GM has filed a patent application for a new type of safety restraint that may be used in its future fully autonomous vehicles.
This GM patent filing has been assigned application number US 11/225/216/B1 with the United States Patent and Trademark Office (USPTO) and was published on January 18th, 2022. It’s titled “blanket airbag with integrated seatbelt system” and lists Chin Hsu-Lin, Yi-pen Cheng, Scott D. Thomas, Gary L. Jones, and Paul E. Krajewski as the inventors.
The patent application describes a so-called “blanket airbag,” safety restraint system that is to be used in vehicles that feature a seat “configured to move between a substantially reclining position and a substantially sitting position.” The document describes the seat as having a dedicated compartment to store the blanket airbag, which would be located near the head of the passenger. In the event of a collision, the blanket airbag would eject from the enclosure and “substantially cover,” the body of the passenger, while separate electromechanical restraints would also deploy with the blanket to secure the passenger in.

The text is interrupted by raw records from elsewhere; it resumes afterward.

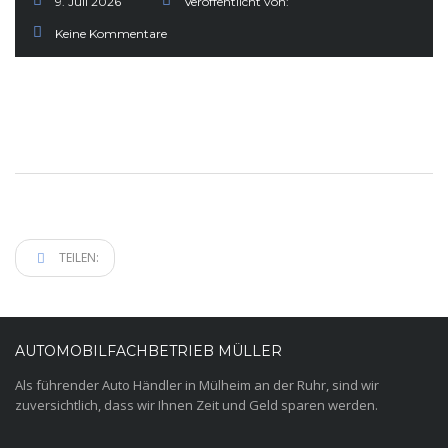
9. Juli 2026
Veröffentlicht von:
Keine Kommentare
TEILEN:
AUTOMOBILFACHBETRIEB MÜLLER
Als führender Auto Händler in Mülheim an der Ruhr, sind wir
zuversichtlich, dass wir Ihnen Zeit und Geld sparen werden.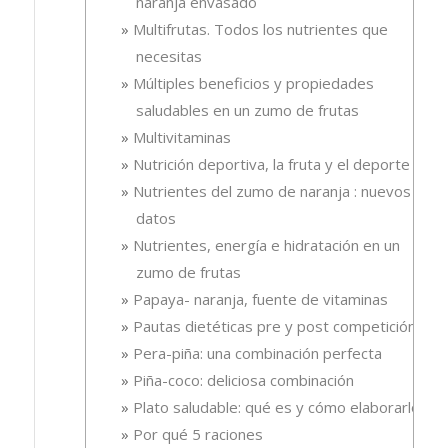
naranja envasado
Multifrutas. Todos los nutrientes que
necesitas
Múltiples beneficios y propiedades
saludables en un zumo de frutas
Multivitaminas
Nutrición deportiva, la fruta y el deporte
Nutrientes del zumo de naranja : nuevos
datos
Nutrientes, energía e hidratación en un
zumo de frutas
Papaya- naranja, fuente de vitaminas
Pautas dietéticas pre y post competición
Pera-piña: una combinación perfecta
Piña-coco: deliciosa combinación
Plato saludable: qué es y cómo elaborarlo
Por qué 5 raciones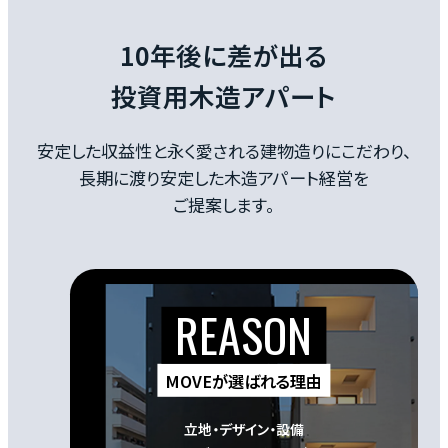
に圧縮しています 。
10年後に差が出る
投資用木造アパート
安定した収益性と永く愛される建物造りにこだわり、
長期に渡り安定した木造アパート経営を
ご提案します。
MOVEが選ばれる理由
立地・デザイン・設備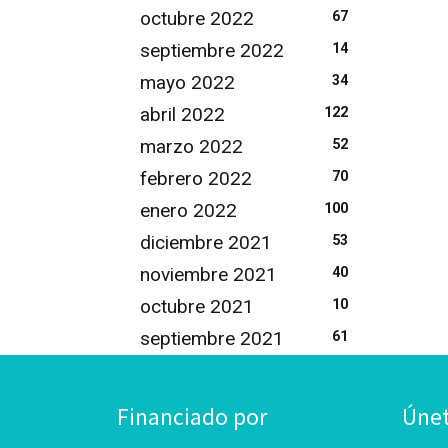
octubre 2022
67
septiembre 2022
14
mayo 2022
34
abril 2022
122
marzo 2022
52
febrero 2022
70
enero 2022
100
diciembre 2021
53
noviembre 2021
40
octubre 2021
10
septiembre 2021
61
Financiado por
Úne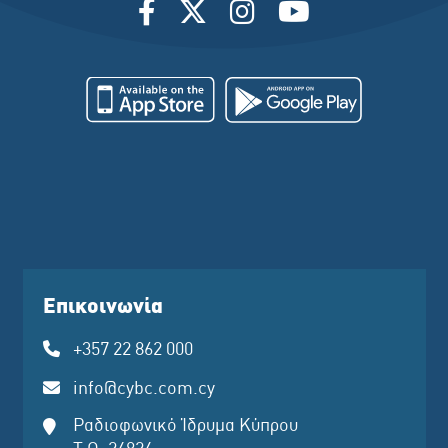
Επικοινωνία
+357 22 862 000
info@cybc.com.cy
Ραδιοφωνικό Ίδρυμα Κύπρου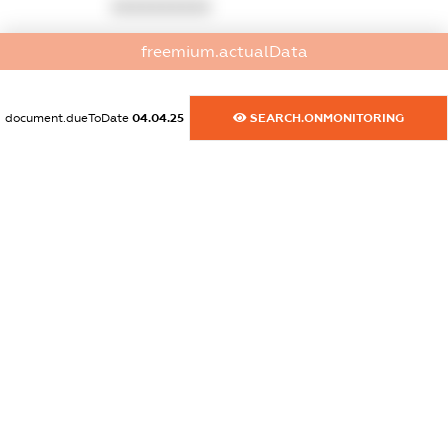
XXXXXXXXXX
dossier.commercial_info.activity
freemium.actualData
XXXXXXXXXX
document.dueToDate
04.04.25
SEARCH.ONMONITORING
freemium.exampleText_1
freemium.exampleText_2
freemium.anonymousPerSearch2
FREEMIUM.DETAILS
FREEMIUM.REGISTER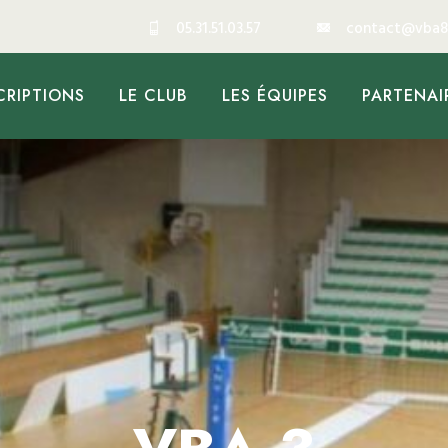
05.31.51.03.57
contact@vba8
CRIPTIONS
LE CLUB
LES ÉQUIPES
PARTENAI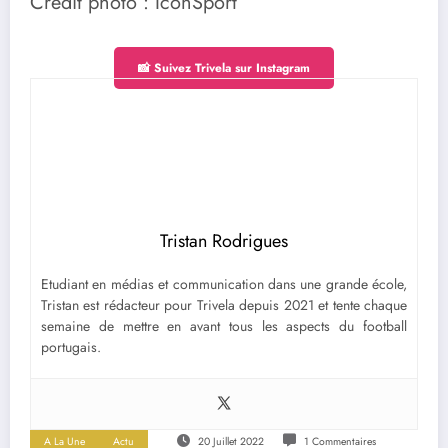
Crédit photo : IconSport
📸 Suivez Trivela sur Instagram
Tristan Rodrigues
Etudiant en médias et communication dans une grande école,
Tristan est rédacteur pour Trivela depuis 2021 et tente chaque
semaine de mettre en avant tous les aspects du football
portugais.
A La Une
Actu
20 Juillet 2022
1 Commentaires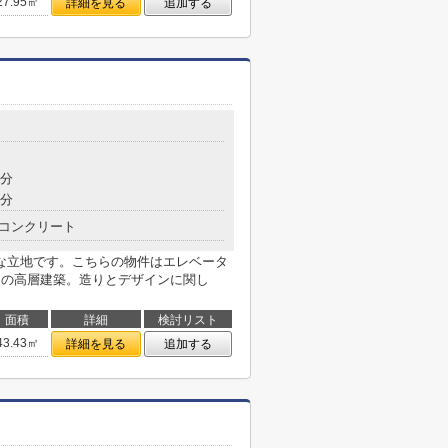
27.95㎡
詳細を見る
追加する
8分
8分
コンクリート
な立地です。こちらの物件はエレベータ
ての高層建築。造りとデザインに関し
面積
詳細
検討リスト
43.43㎡
詳細を見る
追加する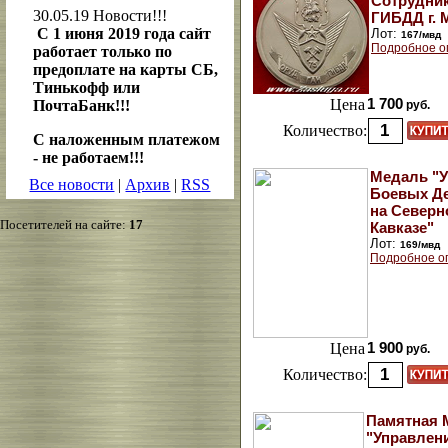
Сотрудни
30.05.19
Новости!!!
ГИБДД г. 
С 1 июня 2019 года сайт
Лот:
167/мвд
Подробное о
работает только по
предоплате на карты СБ,
Тинькофф или
Цена
1 700
ПочтаБанк!!!
руб.
Количество:
С наложенным платежом
- не работаем!!!
Медаль "У
Все новости
|
Архив
|
RSS
Боевых Д
на Северн
Посетителей на сайте:
17
Кавказе"
Лот:
169/мвд
Подробное о
Цена
1 900
руб.
Количество:
Памятная 
"Управлен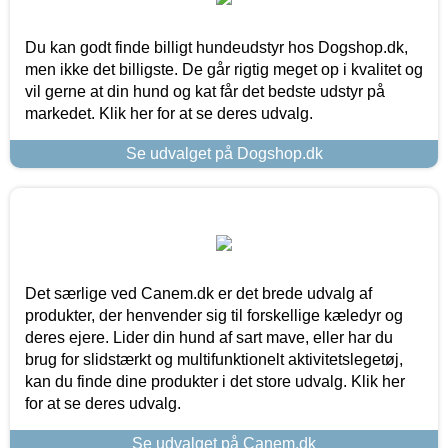
Du kan godt finde billigt hundeudstyr hos Dogshop.dk,
men ikke det billigste. De går rigtig meget op i kvalitet og
vil gerne at din hund og kat får det bedste udstyr på
markedet. Klik her for at se deres udvalg.
Se udvalget på Dogshop.dk
Det særlige ved Canem.dk er det brede udvalg af
produkter, der henvender sig til forskellige kæledyr og
deres ejere. Lider din hund af sart mave, eller har du
brug for slidstærkt og multifunktionelt aktivitetslegetøj,
kan du finde dine produkter i det store udvalg. Klik her
for at se deres udvalg.
Se udvalget på Canem.dk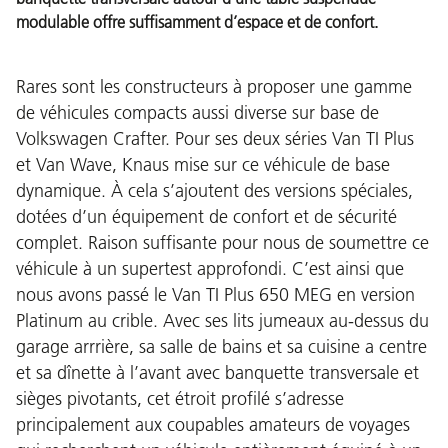
modulable offre suffisamment d’espace et de confort.
Rares sont les constructeurs à proposer une gamme
de véhicules compacts aussi diverse sur base de
Volkswagen Crafter. Pour ses deux séries Van TI Plus
et Van Wave, Knaus mise sur ce véhicule de base
dynamique. À cela s’ajoutent des versions spéciales,
dotées d’un équipement de confort et de sécurité
complet. Raison suffisante pour nous de soumettre ce
véhicule à un supertest approfondi. C’est ainsi que
nous avons passé le Van TI Plus 650 MEG en version
Platinum au crible. Avec ses lits jumeaux au-dessus du
garage arrrière, sa salle de bains et sa cuisine a centre
et sa dînette à l’avant avec banquette transversale et
sièges pivotants, cet étroit profilé s’adresse
principalement aux coupables amateurs de voyages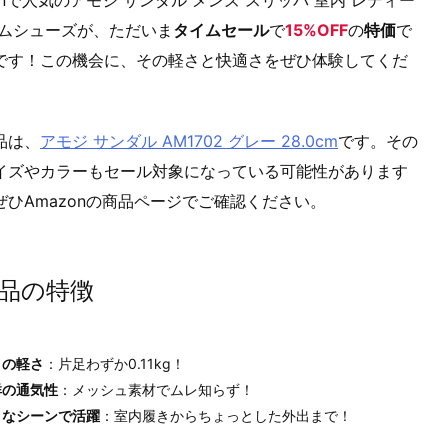
ームシューズ
が、ただいま
タイムセール
で
15%OFF
の
特価
で
です！この機会に、その軽さと快適さをぜひ体験してくだ
品は、
アモジ サンダル AM1702 グレー 28.0cm
です。その
イズやカラーもセール対象になっている可能性があります
ぜひAmazonの商品ページでご確認ください。
品の特徴
きの軽さ
：片足わずか0.11kg！
群の通気性
：メッシュ素材でムレ知らず！
々なシーンで活躍
：室内履きからちょっとした外出まで！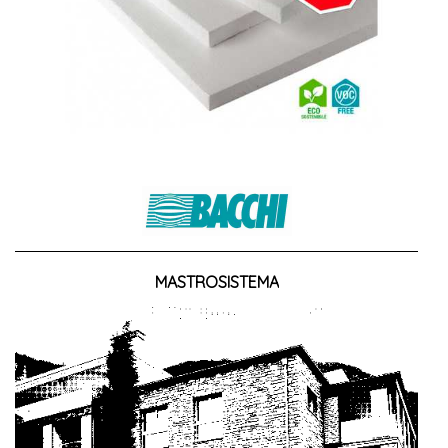
MASTROSISTEMA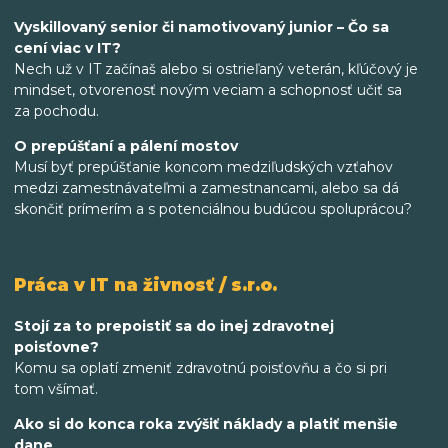
Vyskillovaný senior či namotivovaný junior – Čo sa
cení viac v IT?
Nech už v IT začínaš alebo si ostrieľaný veterán, kľúčový je
mindset, otvorenosť novým veciam a schopnosť učiť sa
za pochodu.
O prepúšťaní a pálení mostov
Musí byť prepúšťanie koncom medziľudských vzťahov
medzi zamestnávateľmi a zamestnancami, alebo sa dá
skončiť prímerím a s potenciálnou budúcou spoluprácou?
Práca v IT na živnosť / s.r.o.
Stojí za to prepoistiť sa do inej zdravotnej
poisťovne?
Komu sa oplatí zmeniť zdravotnú poisťovňu a čo si pri
tom všímať.
Ako si do konca roka zvýšiť náklady a platiť menšie
dane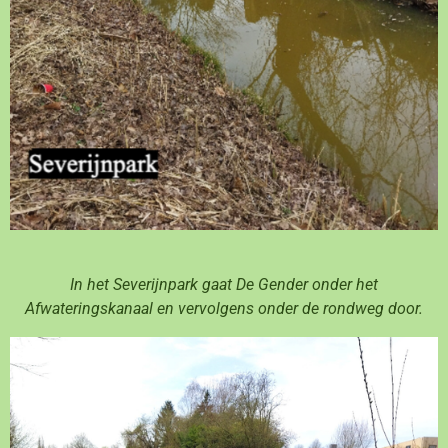
In het Severijnpark gaat De Gender onder het
Afwateringskanaal en vervolgens onder de rondweg door.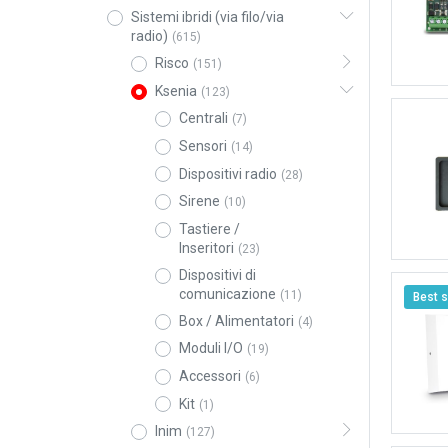
Sistemi ibridi (via filo/via
radio)
(615)
Risco
(151)
Ksenia
(123)
Centrali
(7)
Sensori
(14)
Dispositivi radio
(28)
Sirene
(10)
Tastiere /
Inseritori
(23)
Dispositivi di
comunicazione
(11)
Best s
Box / Alimentatori
(4)
Moduli I/O
(19)
Accessori
(6)
Kit
(1)
Inim
(127)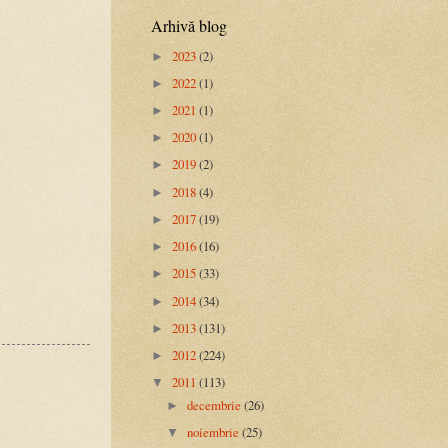
Arhivă blog
2023
(2)
►
2022
(1)
►
2021
(1)
►
2020
(1)
►
2019
(2)
►
2018
(4)
►
2017
(19)
►
2016
(16)
►
2015
(33)
►
2014
(34)
►
2013
(131)
►
2012
(224)
►
2011
(113)
▼
decembrie
(26)
►
noiembrie
(25)
▼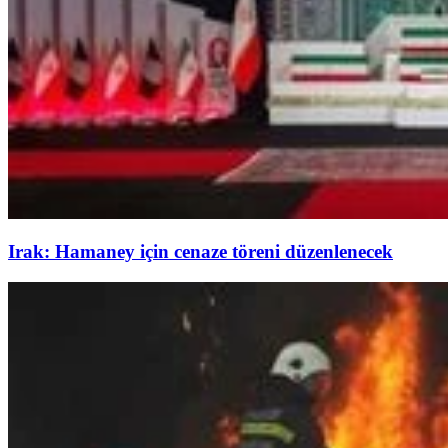
Irak: Hamaney için cenaze töreni düzenlenecek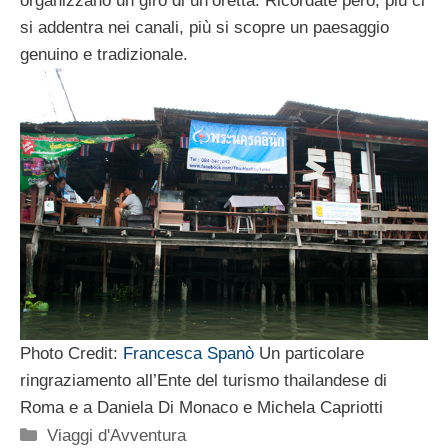
organizzano un giro di un’oretta. Ricordate però, più ci
si addentra nei canali, più si scopre un paesaggio
genuino e tradizionale.
Photo Credit:
Francesca Spanò
Un particolare
ringraziamento all’Ente del turismo thailandese di
Roma e a Daniela Di Monaco e Michela Capriotti
Categorie
Viaggi d'Avventura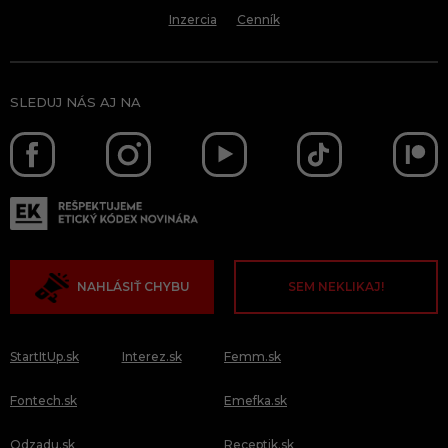
Inzercia
Cenník
SLEDUJ NÁS AJ NA
NAHLÁSIŤ CHYBU
SEM NEKLIKAJ!
StartItUp.sk
Interez.sk
Femm.sk
Fontech.sk
Emefka.sk
Odzadu.sk
Receptik.sk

This system would ensure the driver is protected by a seatbelt and airbag in the event of a collision even if they were laying down in the reclined seat unbuckled.
Such a system wouldn’t make much sense in a regular automobile for a number of reasons. For starters, very few production cars feature seats that are able to recline far back as is shown in the patent diagrams. Regular vehicles can also utilize traditional seatbelts and airbags, as they feature normal vehicle seats, a standard cabin design and a regular steering wheel.
Future autonomous vehicles, like the Cadillac Innerspace Concept for example, may want to make use of seats that substantially reclined, however, and may also be more difficult to install traditional airbags in. This design could serve as a solution to both, then, ensuring occupants are safe even if a traditional dashboard, pillar or side-curtain airbag cannot be used. It would also offer some additional peace of mind to passengers, allowing them to comfortably fall asleep in the vehicle without worrying about their safety in the event of a crash.
This isn’t the first AV-related patent application GM has filed in recent months. It also filed to patent a system that would automatically detect when an autonomous vehicle’s seatbelts have become damaged or frayed, allowing to easily monitor an AV’s safety systems remotely. Such a system could be used on a mass-market EV like the Cruise Origin, which will enter production at its Factory Zero plant in Michigan next year.